Apa itu Hujan Asam?

Polutan alami dan buatan manusia berkontribusi terhadap hujan asam.

Meskipun istilah hujan asam diciptakan pada awal tahun 1850-an, sekitar waktu Revolusi Industri, istilah itu tidak menjadi seruan untuk reformasi lingkungan sampai akhir 1960-an. Dampak buruk dari presipitasi ini pada pasokan air dunia, populasi ikan, dan kehidupan tanaman dapat ditelusuri kembali secara ilmiah hingga penggunaan bahan bakar fosil di pabrik-pabrik. Demonstrasi publik yang diadakan pada awal 1970-an membantu membawa perubahan besar dalam standar polusi dan emisi. Meskipun masalahnya masih ada di seluruh dunia, banyak perusahaan telah mengambil langkah-langkah untuk meminimalkan akar penyebabnya.

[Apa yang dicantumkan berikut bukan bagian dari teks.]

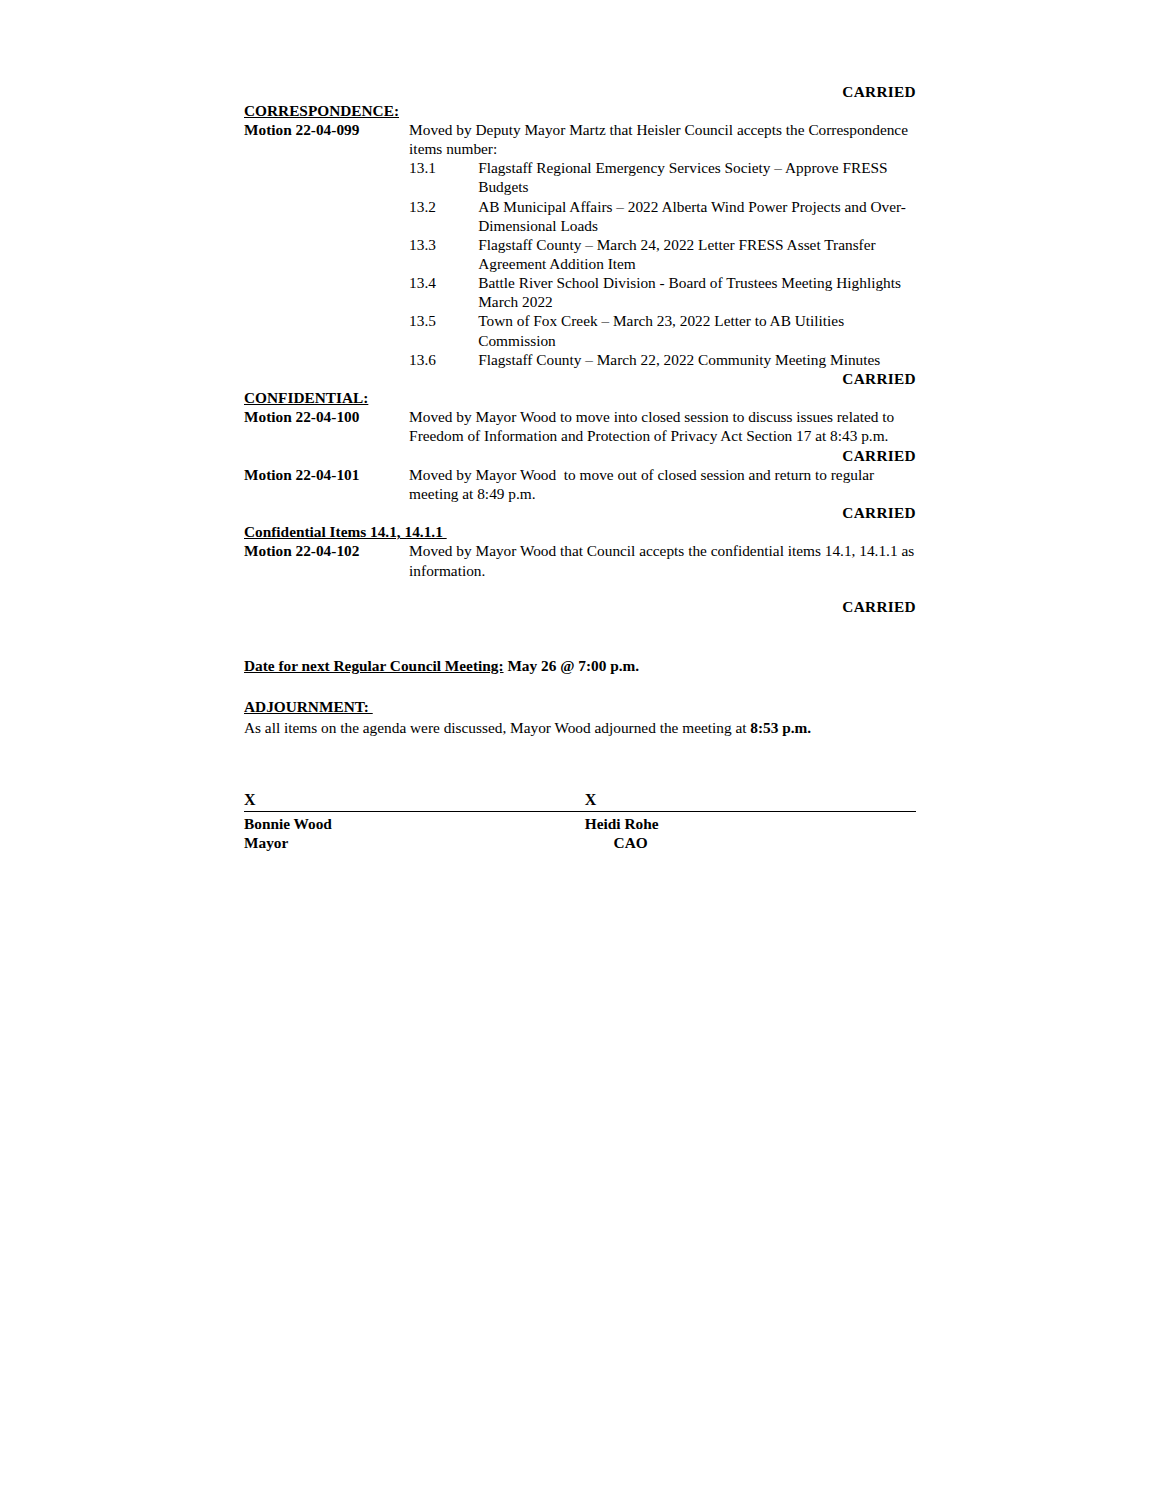CARRIED
CORRESPONDENCE:
| Motion 22-04-099 | Moved by Deputy Mayor Martz that Heisler Council accepts the Correspondence items number: / 13.1 / Flagstaff Regional Emergency Services Society – Approve FRESS Budgets / / 13.2 / AB Municipal Affairs – 2022 Alberta Wind Power Projects and Over-Dimensional Loads / / 13.3 / Flagstaff County – March 24, 2022 Letter FRESS Asset Transfer Agreement Addition Item / / 13.4 / Battle River School Division - Board of Trustees Meeting Highlights March 2022 / / 13.5 / Town of Fox Creek – March 23, 2022 Letter to AB Utilities Commission / / 13.6 / Flagstaff County – March 22, 2022 Community Meeting Minutes / |
CARRIED
CONFIDENTIAL:
| Motion 22-04-100 | Moved by Mayor Wood to move into closed session to discuss issues related to Freedom of Information and Protection of Privacy Act Section 17 at 8:43 p.m. |
CARRIED
| Motion 22-04-101 | Moved by Mayor Wood to move out of closed session and return to regular meeting at 8:49 p.m. |
CARRIED
Confidential Items 14.1, 14.1.1
| Motion 22-04-102 | Moved by Mayor Wood that Council accepts the confidential items 14.1, 14.1.1 as information. |
CARRIED
Date for next Regular Council Meeting: May 26 @ 7:00 p.m.
ADJOURNMENT:
As all items on the agenda were discussed, Mayor Wood adjourned the meeting at 8:53 p.m.
| X | X |
| Bonnie Wood Mayor | Heidi Rohe CAO |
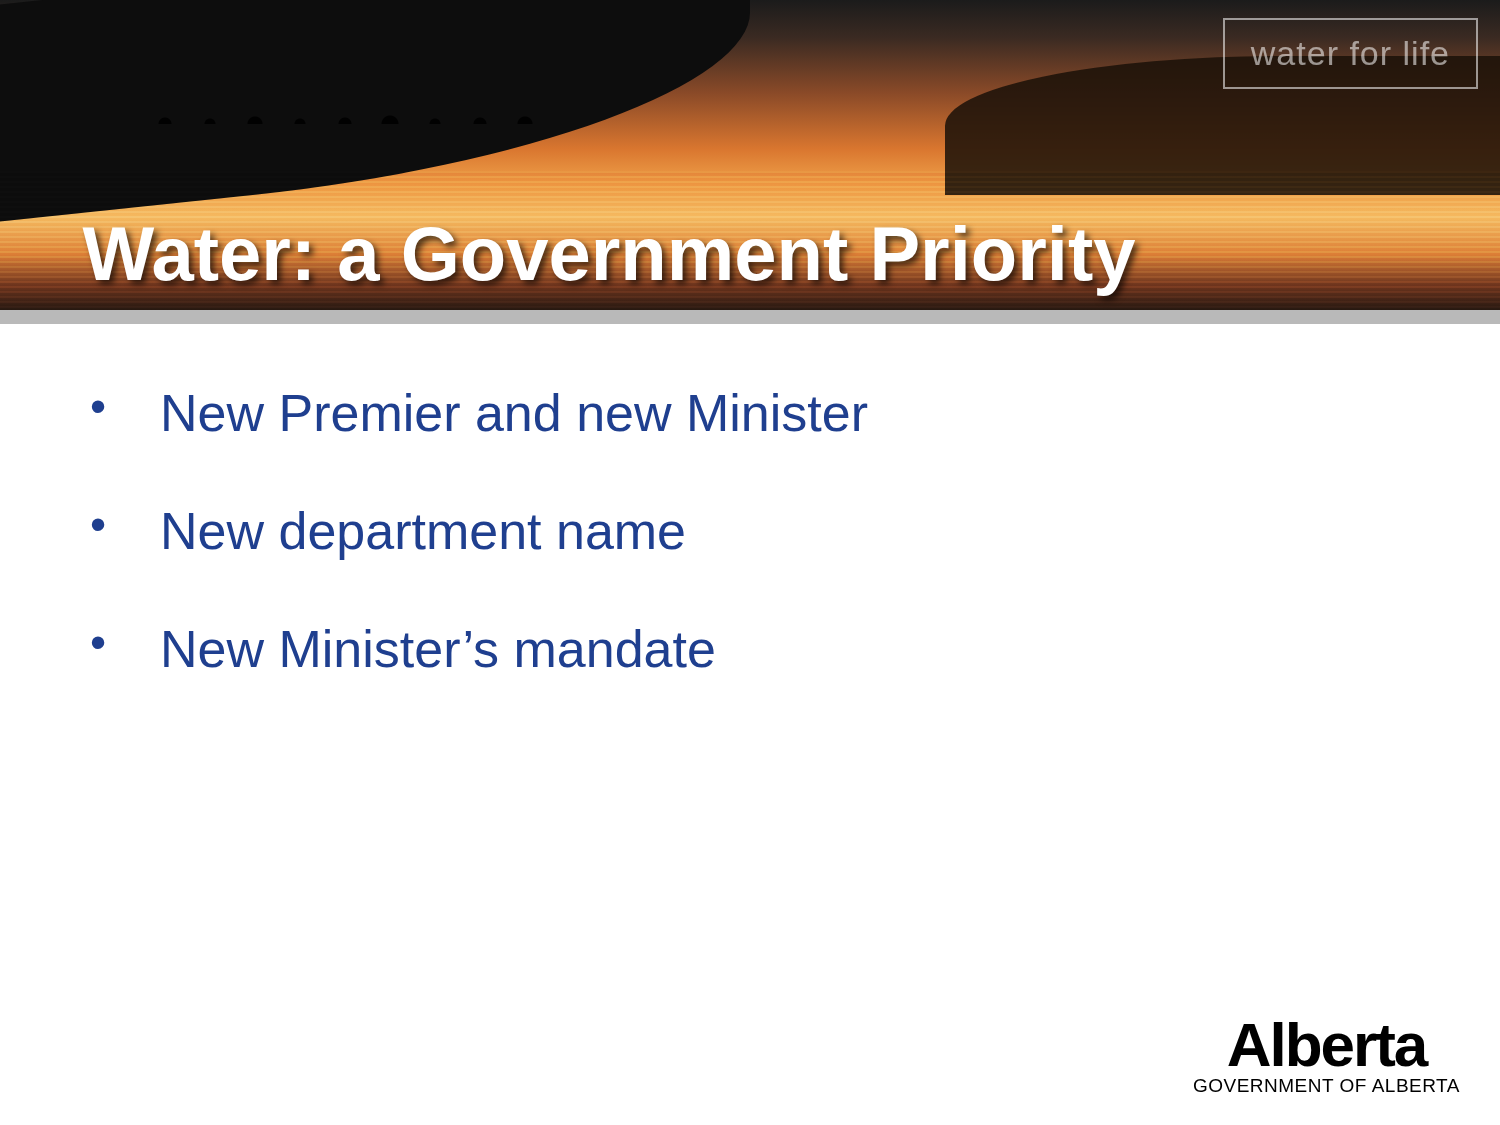water for life
Water: a Government Priority
New Premier and new Minister
New department name
New Minister’s mandate
Alberta
GOVERNMENT OF ALBERTA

Hujan asam dapat menghilangkan lapisan lilin dari daun.

Hujan asam adalah presipitasi yang mengandung jejak polutan, terutama gas sulfur dioksida dan nitrogen oksida yang dihasilkan sebagai bahan bakar fosil seperti batu bara atau pembakaran minyak. Sekitar waktu Revolusi Industri, pabrik-pabrik besar mulai menggunakan batu bara untuk menggerakkan mesin mereka. Saat batu bara terbakar, ia melepaskan sejumlah besar gas belerang dan nitrogen ke udara melalui knalpot cerobong asap. Gas-gas ini sering mencapai tingkat atas atmosfer dan melayang ke daerah di mana awan hujan alami terbentuk secara teratur.

Sebuah tes pH. Hujan asam memiliki tingkat pH di bawah 5,0.

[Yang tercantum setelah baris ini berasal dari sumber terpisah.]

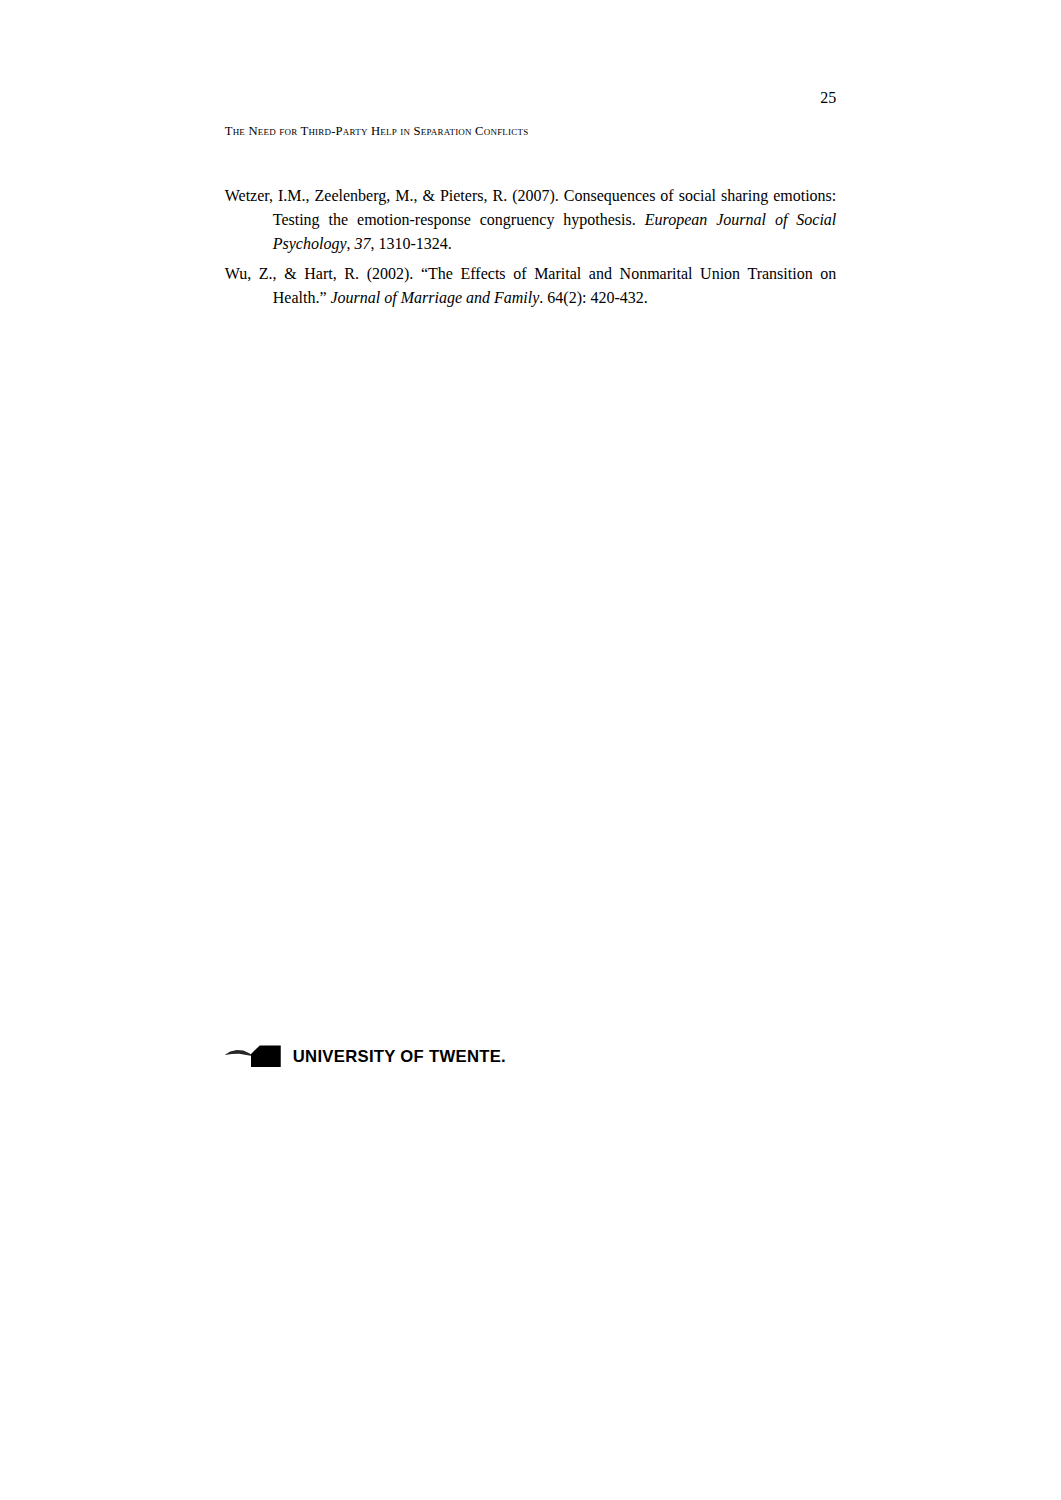25
The Need for Third-Party Help in Separation Conflicts
Wetzer, I.M., Zeelenberg, M., & Pieters, R. (2007). Consequences of social sharing emotions: Testing the emotion-response congruency hypothesis. European Journal of Social Psychology, 37, 1310-1324.
Wu, Z., & Hart, R. (2002). “The Effects of Marital and Nonmarital Union Transition on Health.” Journal of Marriage and Family. 64(2): 420-432.
UNIVERSITY OF TWENTE.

Partikel dari gas sulfur dan nitrogen yang sangat asam ini berikatan dengan hujan alami dan jatuh ke tanah selama badai. Curah hujan alami harus memiliki tingkat pH sekitar 5,6, yang agak asam tetapi tidak dianggap berbahaya. Ketika sulfur dioksida dan nitrogen oksida bercampur dengan air hujan ini, tingkat pH dapat dengan cepat turun di bawah 5,0. Di daerah-daerah tertentu yang terletak di dekat pabrik-pabrik besar, tingkat keasaman cuka murni kadang-kadang mendekati. Ini hujan asam.

Polusi udara dari pabrik, yang berkontribusi terhadap hujan asam.

Hujan asam tidak selalu terjadi di daerah yang sama dengan polutan yang menyebabkannya. Begitu polutan asam meninggalkan cerobong asap, mereka terperangkap di aliran jet alami dan bagian depan cuaca di atmosfer. Gas belerang dan nitrogen mungkin menempuh jarak yang sangat jauh sebelum bertemu awan penghasil hujan.

Dalam banyak kasus, curah hujan ini seringkali lebih menjadi masalah bagi negara-negara tetangga daripada bagi mereka yang memiliki pabrik-pabrik penyebab polusi. Kanada, misalnya, menderita akibat polusi yang dihasilkan oleh pabrik-pabrik yang berlokasi di New York dan New Jersey. Negara-negara Skandinavia dilanda hujan asam yang berasal dari Rusia dan China.

Hujan asam dapat menyebabkan tingkat keasaman tanah.

Efek negatif dari hujan asam dapat dilihat di mana-mana. Ini dapat membunuh rumput dan penutup tanah pelindung lainnya, yang mengarah ke lebih banyak insiden erosi dan tingkat tanah asam. Curah hujan dapat menghilangkan lapisan lilin pada daun, membuat pohon lebih rentan terhadap kerusakan jamur dan dehidrasi. Ikan tidak dapat bertahan hidup atau berkembang biak di air dengan nilai pH di bawah 5, yang berarti pencemaran ini dapat membunuh seluruh populasi ikan.

Ini juga dapat menyebabkan kerusakan pada penyangga logam dan beton yang terbuka, penanda kuburan dan monumen bersejarah, dan struktur yang rusak bisa sangat mahal untuk diperbaiki.

Curah hujan alami memiliki pH sekitar 5,6.

Mengikuti pedoman yang lebih ketat yang diberlakukan oleh Badan Perlindungan Lingkungan ( EPA ), banyak pabrik di Amerika Serikat secara sukarela memasang scrubber khusus untuk menyaring emisi mereka. Scrubber ini menggunakan batu kapur dan bahan kimia dasar lainnya untuk menarik partikel belerang sebelum meninggalkan cerobong asap. Dalam beberapa kasus, senyawa yang dihasilkan dijual ke perusahaan lain sebagai bentuk gipsum, yang digunakan untuk membuat panel drywall. Beberapa nitrogen oksida masih mencapai atmosfer, tetapi tidak mempengaruhi tingkat pH curah hujan sebanyak sulfur dioksida dulu.